WORK REQUEST – Copy the result of filtering the entries below for lines that include the string "Size".

Items from a data source
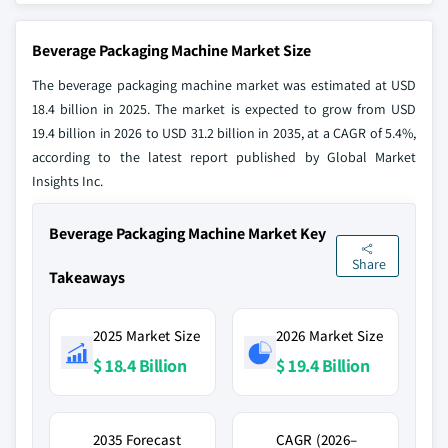
Beverage Packaging Machine Market Size
The beverage packaging machine market was estimated at USD
18.4 billion in 2025. The market is expected to grow from USD
19.4 billion in 2026 to USD 31.2 billion in 2035, at a CAGR of 5.4%,
according to the latest report published by Global Market
Insights Inc.
Beverage Packaging Machine Market Key
Share
Takeaways
2025 Market Size
2026 Market Size
$ 18.4 Billion
$ 19.4 Billion
2035 Forecast
CAGR (2026–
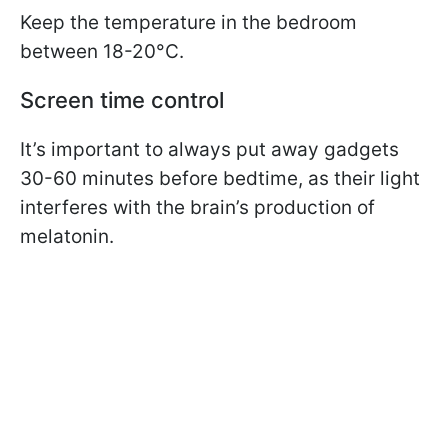
Keep the temperature in the bedroom
between 18-20°C.
Screen time control
It’s important to always put away gadgets
30-60 minutes before bedtime, as their light
interferes with the brain’s production of
melatonin.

REPLY –
Beverage Packaging Machine Market Size
2025 Market Size
2026 Market Size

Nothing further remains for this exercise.